Fossil (Lat. fossilis, 'dug out of the earth'), a term formerly applied, in accordance with its derivation, to whatever was dug out of the earth, whether mineral or organic. The term is now restricted to remains and relics of plants and animals which have become embedded by natural causes. These fossils may consist of the harder and more durable parts of animals and plants, or they may be merely the casts or impressions of such remains, or the footmarks or tracks which animals may have left behind them on some soft surface which has been subsequently covered up and consolidated. They occur in nearly all the stratified aqueous rocks, which have on this account been called Fossiliferous strata. It is difficult or impossible to detect them in metamorphic aqueous rocks, for the changes that altered the matrix have also affected the organisms, so as either almost or altogether to obliterate them. In the archæan schists they have escaped notice, if ever they existed; but recently they have been detected in schistose rocks of Silurian age in southern Norway.

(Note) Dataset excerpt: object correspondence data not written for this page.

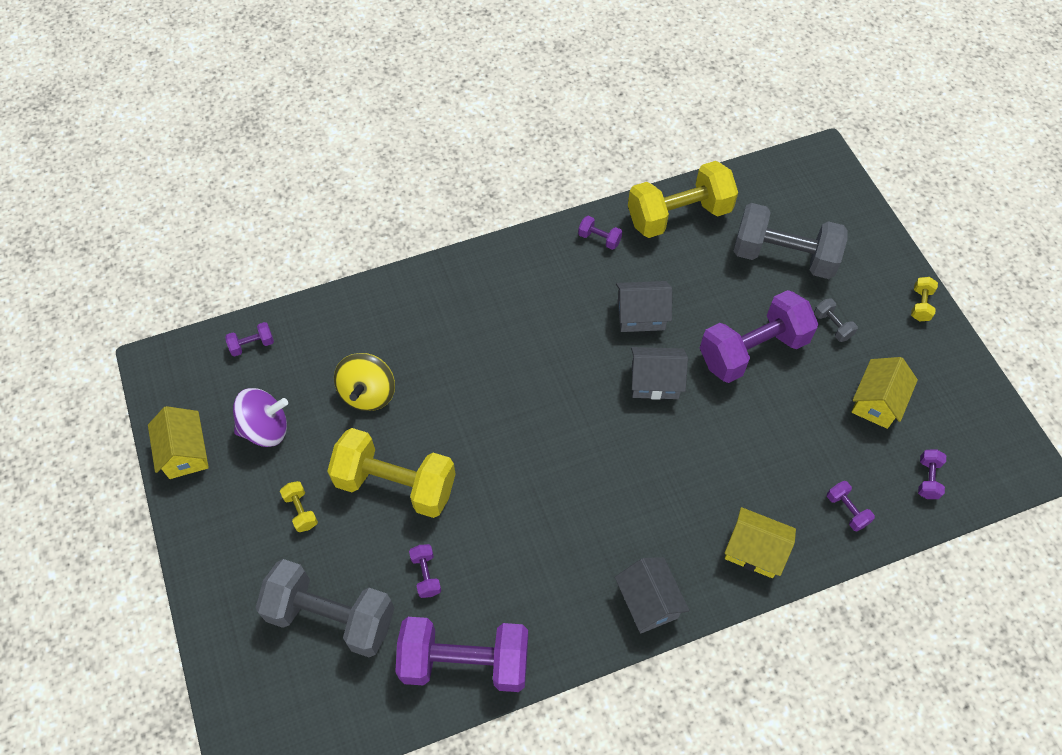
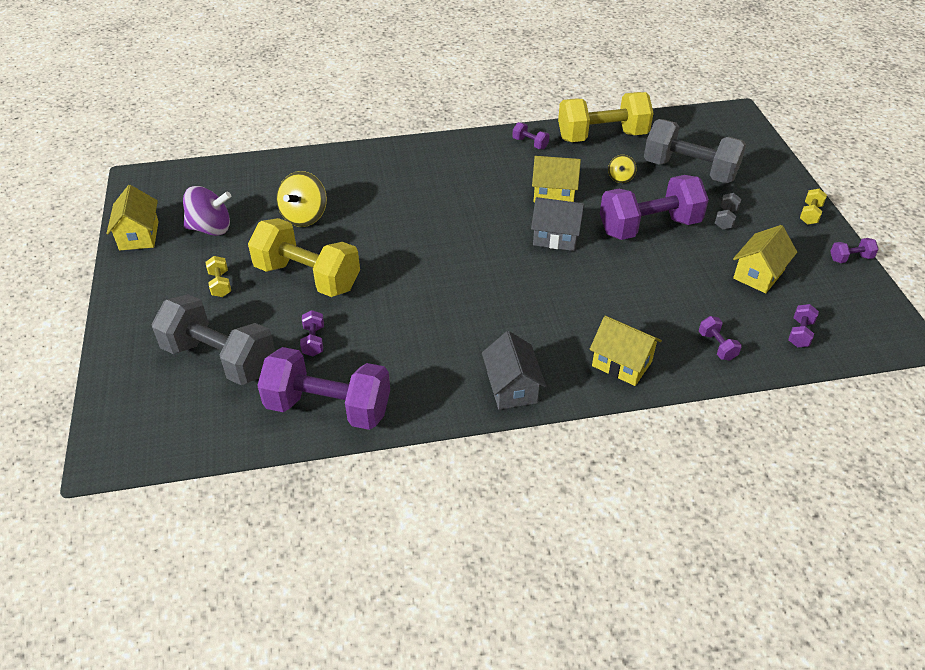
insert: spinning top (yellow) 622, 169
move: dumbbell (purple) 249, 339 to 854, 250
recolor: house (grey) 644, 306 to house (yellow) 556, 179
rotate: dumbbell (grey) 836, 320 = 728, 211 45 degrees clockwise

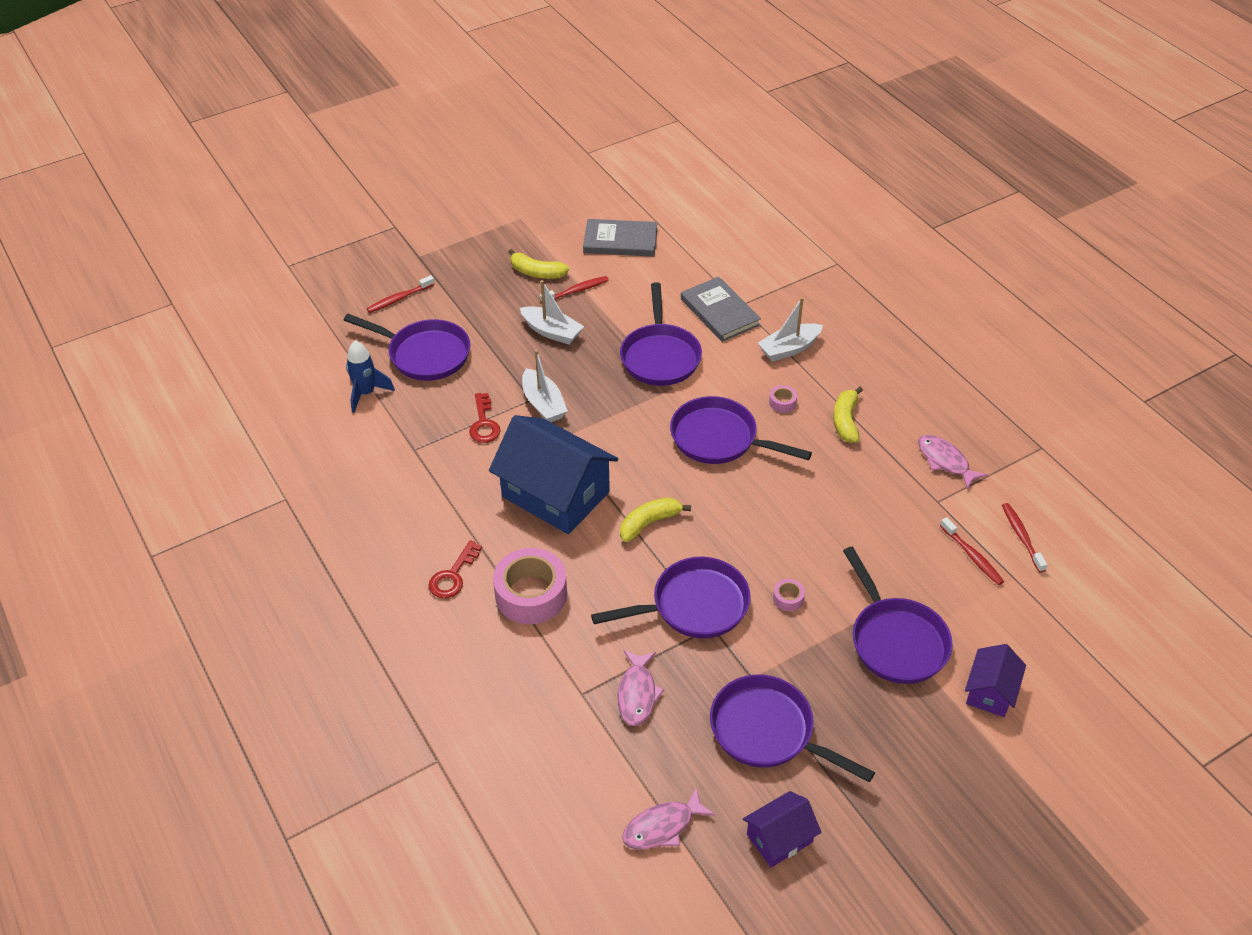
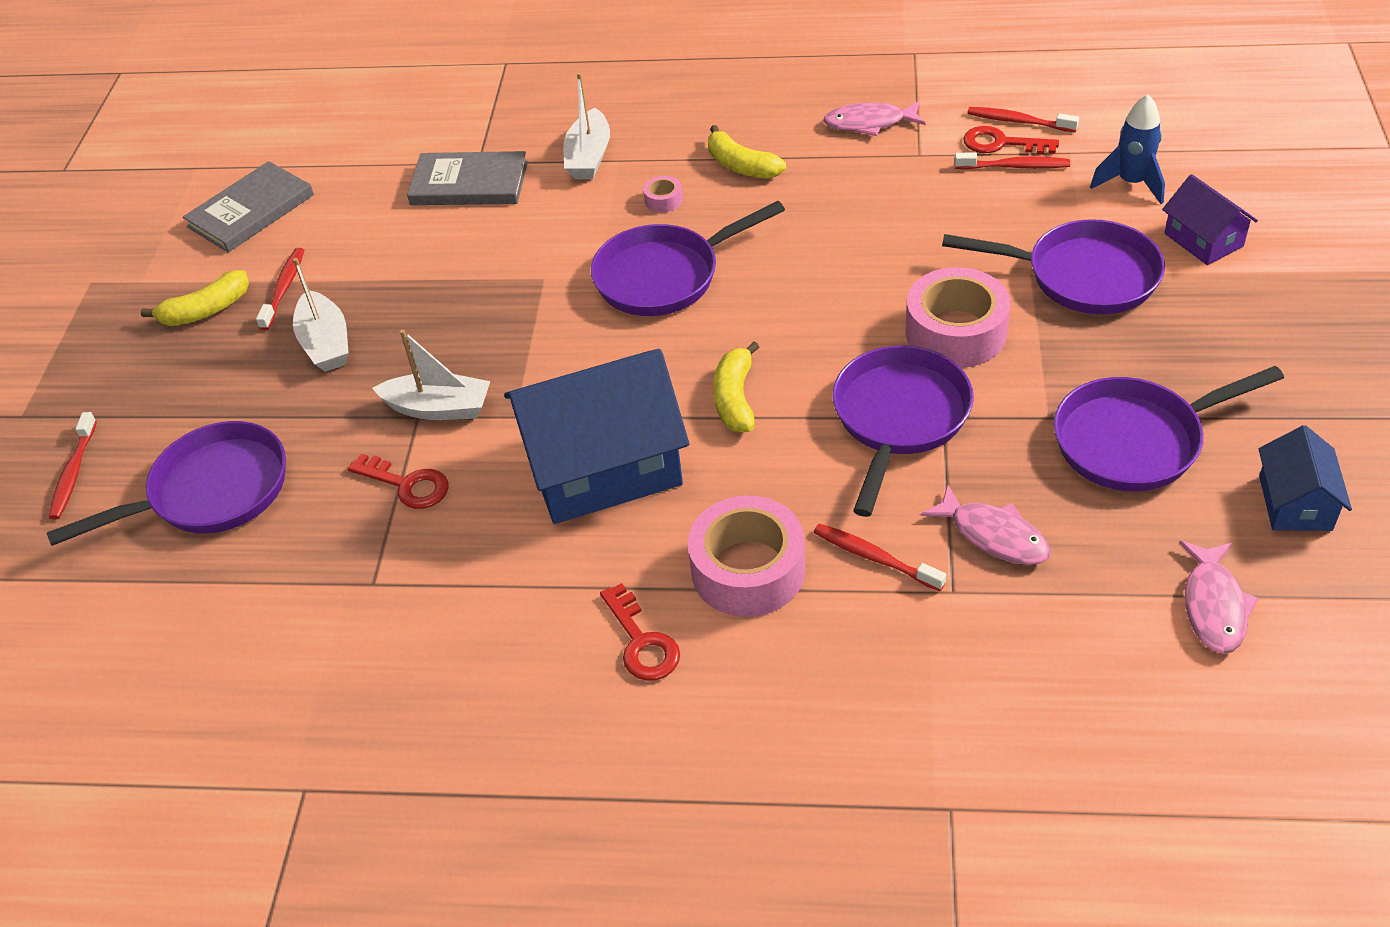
delete: pan (purple) 661, 334
insert: key (red) 1011, 140; toothbrush (red) 879, 557
move: rocket (blue) 370, 377 to 1127, 149
recolor: house (purple) 782, 829 to house (blue) 1305, 478
rotate: boat (white) 552, 312 = 321, 315 90 degrees clockwise
resize: tape (pink) 789, 595 = 958, 317 x2.35

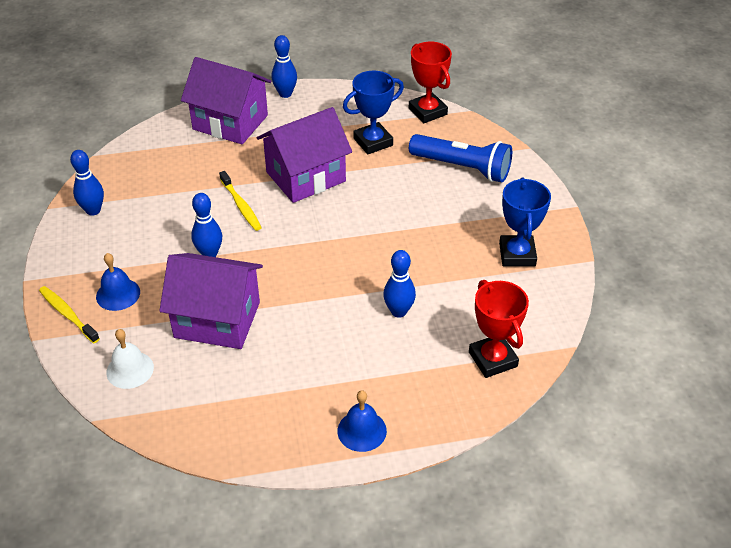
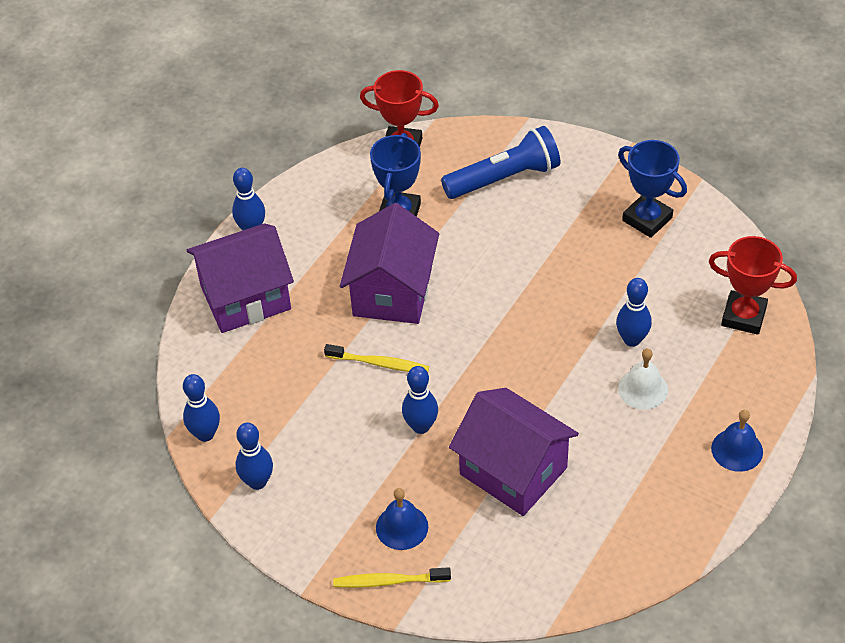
insert: bowling pin (blue) 201, 408
move: bell (white) 130, 359 to 643, 379
rotate: house (purple) 211, 301 = 514, 452 75 degrees clockwise

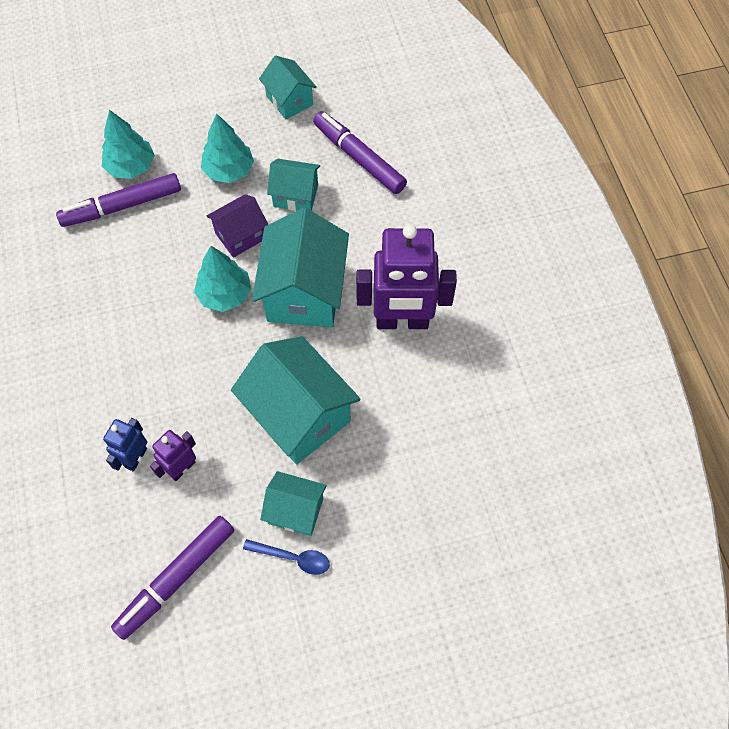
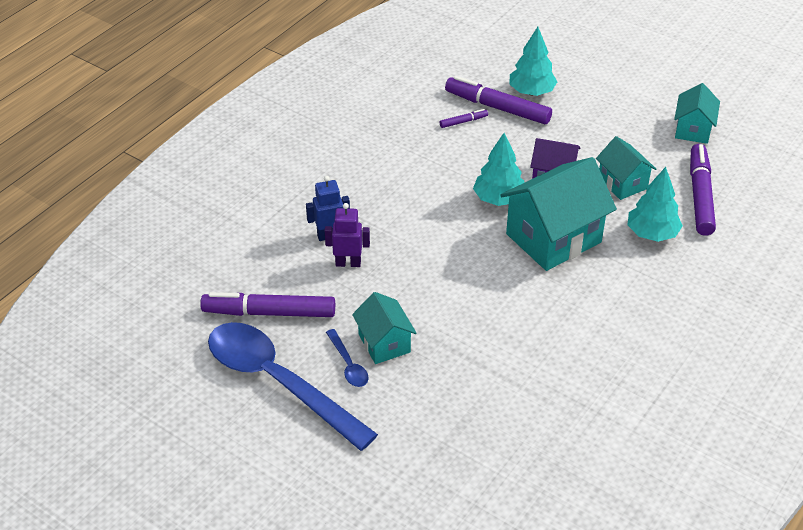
delete: robot (purple) 406, 276; house (turquoise) 296, 400
insert: marker (purple) 464, 118; spoon (blue) 293, 386
move: tree (turquoise) 227, 148 to 655, 204

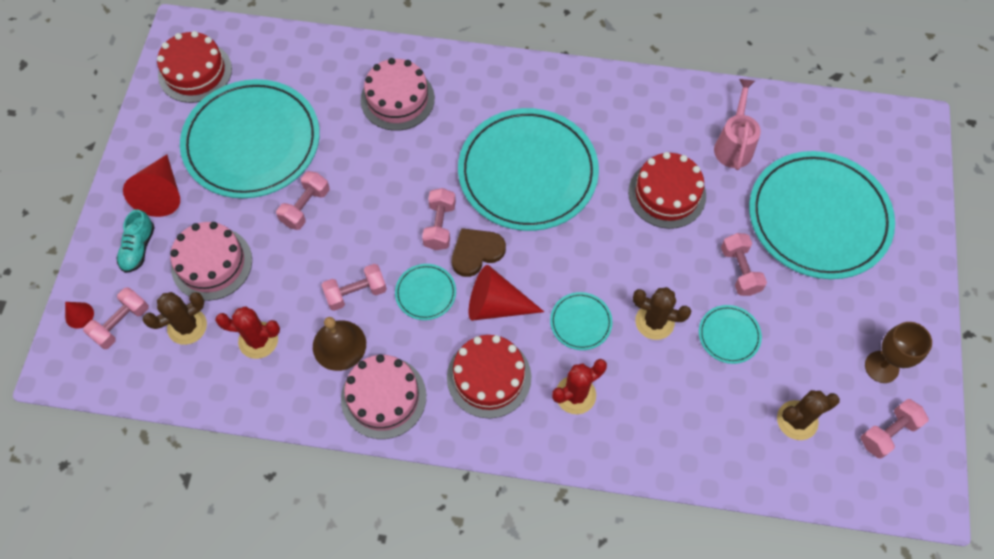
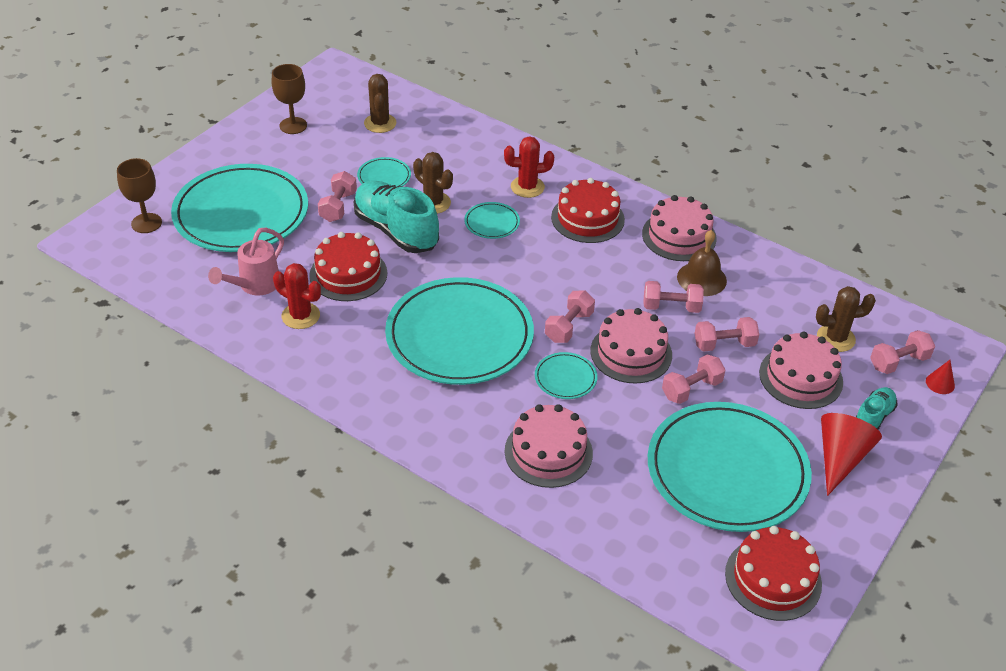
delete: heart (brown) 479, 252; cone (red) 506, 293
insert: goblet (brown) 139, 195; shoe (turquoise) 396, 217; cake (pink) 631, 346
move: plate (turquoise) 425, 292 to 566, 375; cactus (red) 247, 332 to 297, 296; dumbbell (pink) 894, 428 to 726, 334
rotate: cactus (brown) 808, 415 = 380, 103 75 degrees clockwise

The conditions in which fossils occur are very various. In some Pleistocene beds the organic remains are but slightly altered, and are spoken of as sub-fossil. In this state are the shells in some raised sea-beaches, and the remains of the huge struthious birds of New Zealand, which still retain a large portion of the animal basis. In the progress of fossilisation every trace of animal substance disappears; and if we find the body at this stage, without being affected by any other change, it is fragile and friable, like some of the shells in the London clay. Most frequently, however, a petrifying infiltration occupies the cavities left in the fossil by the disappearance of the animal matter, and it then becomes hardened and solidified; hence fossils were formerly, and still often are, called petrifications. Sometimes the whole organism is dissolved and carried off by water percolating the rock, thus leaving a cavity which may be filled up with calcite, pyrite, gypsum, flint, chalcedony, or some other mineral; and we thus obtain the form of the organism, with the markings of the outer surface, but not exhibiting the internal structure. Not infrequently, as in the case of shells of molluscs, &c., after the soft parts of the organism have been removed and replaced by inorganic matter (either before or after burial), the shell itself may be dissolved out so as to leave a cavity which shows the mould of the outer surface of the shell, and a cast of the interior. If the shell-space is not subsequently filled up by introduced mineral matter, the internal cast lies loose in the cavity like the kernel of a nut. Most commonly, however, the shell itself is replaced by hydrated mineral matter. The most advanced and perfect condition of fossilisation is that in which not only the external form, but also the most minute and complicated internal organisation, is retained; in which the organism loses the whole of its constituents, particle by particle, and as each molecule is removed its place is taken by a molecule of another substance, as silica or pyrites. In this way we find calcareous corals perfectly preserved in flint, and trees exhibiting in their silicified or calcified stems all the details of their microscopic structure—the cells, spiral vessels, or disc-bearing tissue, as well as the medullary rays and rings of growth.